O caso ganhou visibilidade em maio, quando Parker Shi, vice-presidente e responsável pelas operações internacionais da Great Wall Motors (GWM), denunciou o esquema. Agora, uma apuração da agência Reuters trouxe novos detalhes sobre como o processo estaria funcionando.
O que está em causa
Segundo a investigação, os veículos - apelidados de “carros zero-quilómetros” - são comprados e emplacados pelos próprios fabricantes assim que deixam a linha de produção. Em seguida, são exportados como se fossem usados, apesar de nunca terem sido conduzidos.
Na prática, a estratégia permitiria às marcas inflar as estatísticas de vendas e, ao mesmo tempo, escoar modelos que não encontram procura suficiente no mercado doméstico.
Ainda de acordo com a Reuters, os principais destinos desses falsos usados têm sido a Rússia, a Ásia Central e o Oriente Médio. A prática já levou Rússia e Jordânia a mexerem nas regras de importação para evitar distorções de preços também nos seus mercados locais.
Problema nacional com solução local
O impacto não fica só fora da China. Internamente, a prática também vem pressionando o mercado: o governo central já condenou essas iniciativas, que estariam contribuindo para a queda de preços e para uma guerra comercial doméstica especialmente intensa.
Mesmo assim, conforme o que foi reportado, alguns governos locais estariam atuando na direção oposta. A investigação da Reuters aponta que pelo menos 20 administrações locais - inclusive em grandes polos exportadores, como Guangdong e Sichuan - estariam estimulando a exportação desses carros usados “de fachada”.
Para essas autoridades, a prática seria “essencial para ir ao encontro dos ambiciosos objetivos de crescimento económico” definidos por Pequim. Por isso, estariam criando licenças específicas, acelerando reembolsos fiscais, investindo em infraestrutura de exportação e até financiando eventos para impulsionar esse tipo de operação.
Essa dinâmica teria começado em 2019, quando a China passou a autorizar a exportação de carros usados para outros países. Porém, o avanço se intensificou agora, impulsionado pela sobrecapacidade produtiva de algumas montadoras chinesas. “Este é o resultado de uma guerra de preços com quase quatro anos que obrigou as empresas a procurarem por qualquer venda possível”, Tu Le, consultor na Sino Auto Insights.
Política e economia de mãos dadas
Exportar carros usados com zero-quilômetros não seria apenas uma jogada comercial: a prática também funcionaria como um mecanismo com peso político.
Na China, o desempenho econômico é um critério de avaliação dos governos locais. Quando conseguem demonstrar crescimento em vendas e exportações, podem receber mais recursos - ou até promoções. Se não atingem as metas, correm o risco de perder financiamento e até de terem suas lideranças substituídas.
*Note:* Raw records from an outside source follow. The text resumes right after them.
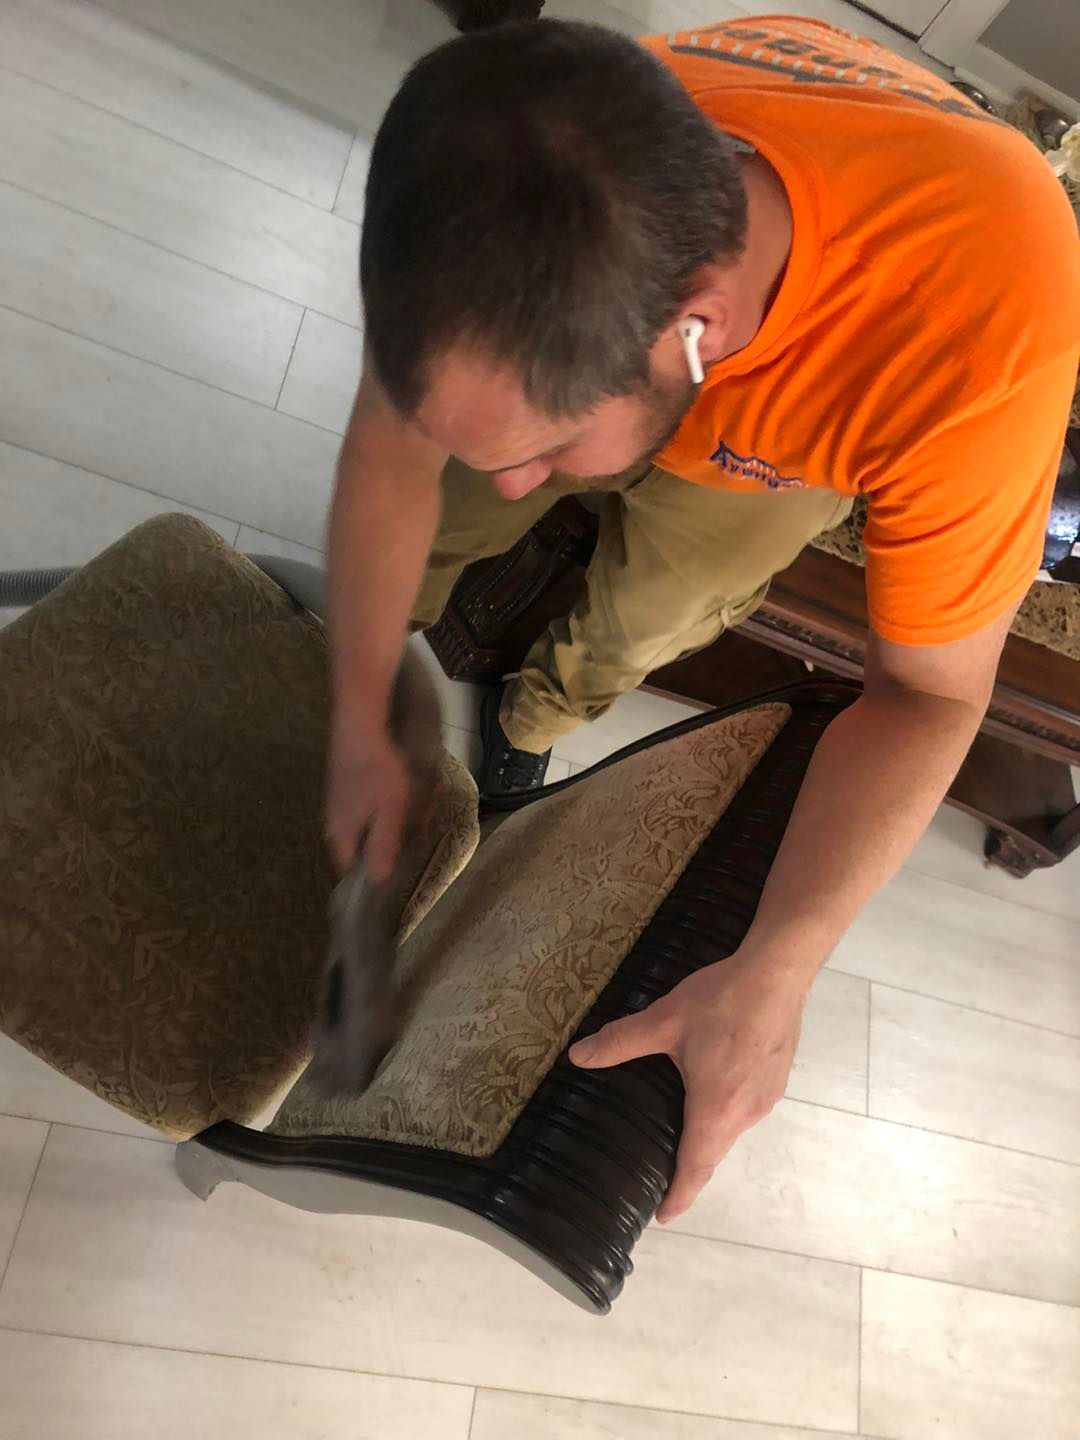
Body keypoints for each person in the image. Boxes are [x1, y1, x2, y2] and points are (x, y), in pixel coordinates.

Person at [324, 16, 1080, 1221]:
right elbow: (390, 448)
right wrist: (360, 707)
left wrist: (778, 969)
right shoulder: (506, 170)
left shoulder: (977, 341)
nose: (526, 485)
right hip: (656, 330)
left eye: (548, 452)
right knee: (447, 497)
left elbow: (933, 694)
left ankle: (534, 717)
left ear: (701, 332)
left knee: (648, 610)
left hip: (836, 387)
A Reuters relata que algumas empresas conseguiriam inflar em até duas vezes o impacto no Produto Interno Bruto (PIB) com esse modelo: compram o veículo (o que entra como uma venda) e o exportam na sequência (o que entra como outra venda). No papel, parecem duas transações, embora o carro nunca tenha sido realmente usado.
Uma preocupação com o futuro
Cui Dongshu, secretário-geral da Associação de Carros de Passageiros da China, elogiou a prática no começo do mês. Para ele, seria uma via alternativa para as montadoras chinesas acessarem determinados mercados externos nos quais enfrentam barreiras comerciais.
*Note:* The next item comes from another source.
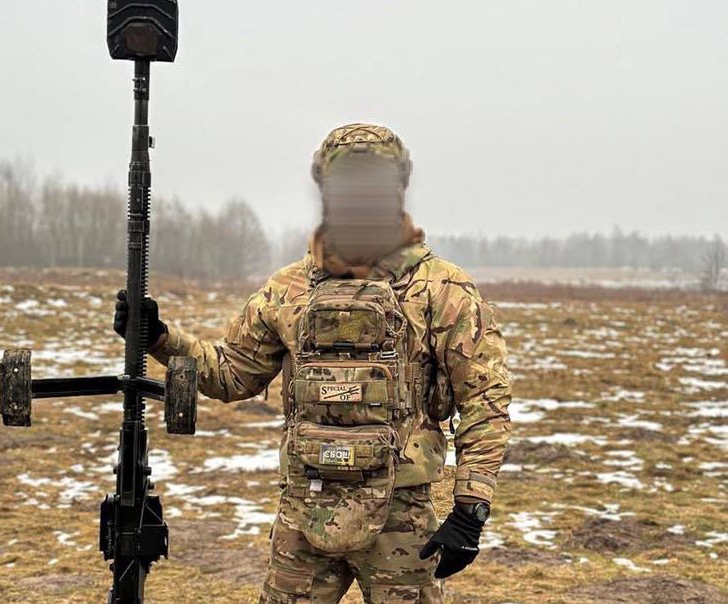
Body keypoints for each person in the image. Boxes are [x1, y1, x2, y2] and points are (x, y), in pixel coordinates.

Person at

Mas há quem discorde. Xing Lei, consultor da AutoXing, avalia que esse tipo de manipulação pode minar a confiança de investidores estrangeiros nos números divulgados pelas empresas chinesas.
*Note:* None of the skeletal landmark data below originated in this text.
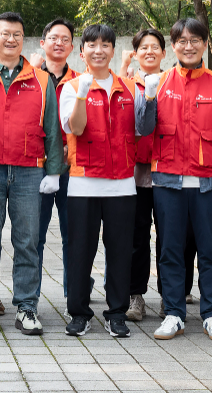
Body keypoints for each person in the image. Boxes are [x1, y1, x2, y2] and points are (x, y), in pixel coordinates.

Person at [137, 17, 212, 342]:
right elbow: (143, 127)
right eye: (182, 40)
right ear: (173, 46)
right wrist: (150, 98)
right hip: (168, 182)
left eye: (195, 39)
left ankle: (211, 315)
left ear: (205, 44)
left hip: (210, 183)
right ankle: (173, 314)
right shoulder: (161, 81)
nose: (188, 45)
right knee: (170, 250)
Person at [0, 11, 64, 336]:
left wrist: (54, 171)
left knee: (28, 241)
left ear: (25, 40)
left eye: (17, 34)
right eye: (4, 34)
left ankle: (27, 307)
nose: (10, 39)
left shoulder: (43, 79)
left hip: (28, 169)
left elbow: (52, 129)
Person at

“Quantos destes carros foram realmente vendidos? E quantos são números inflacionados? Ninguém sabe”, disse Xing Lei. Num momento em que marcas chinesas vêm convencendo um número cada vez maior de consumidores por qualidade e tecnologia - sobretudo na Europa -, essa sombra no horizonte pode não ser o tipo de notícia que consumidores e investidores ocidentais querem ouvir.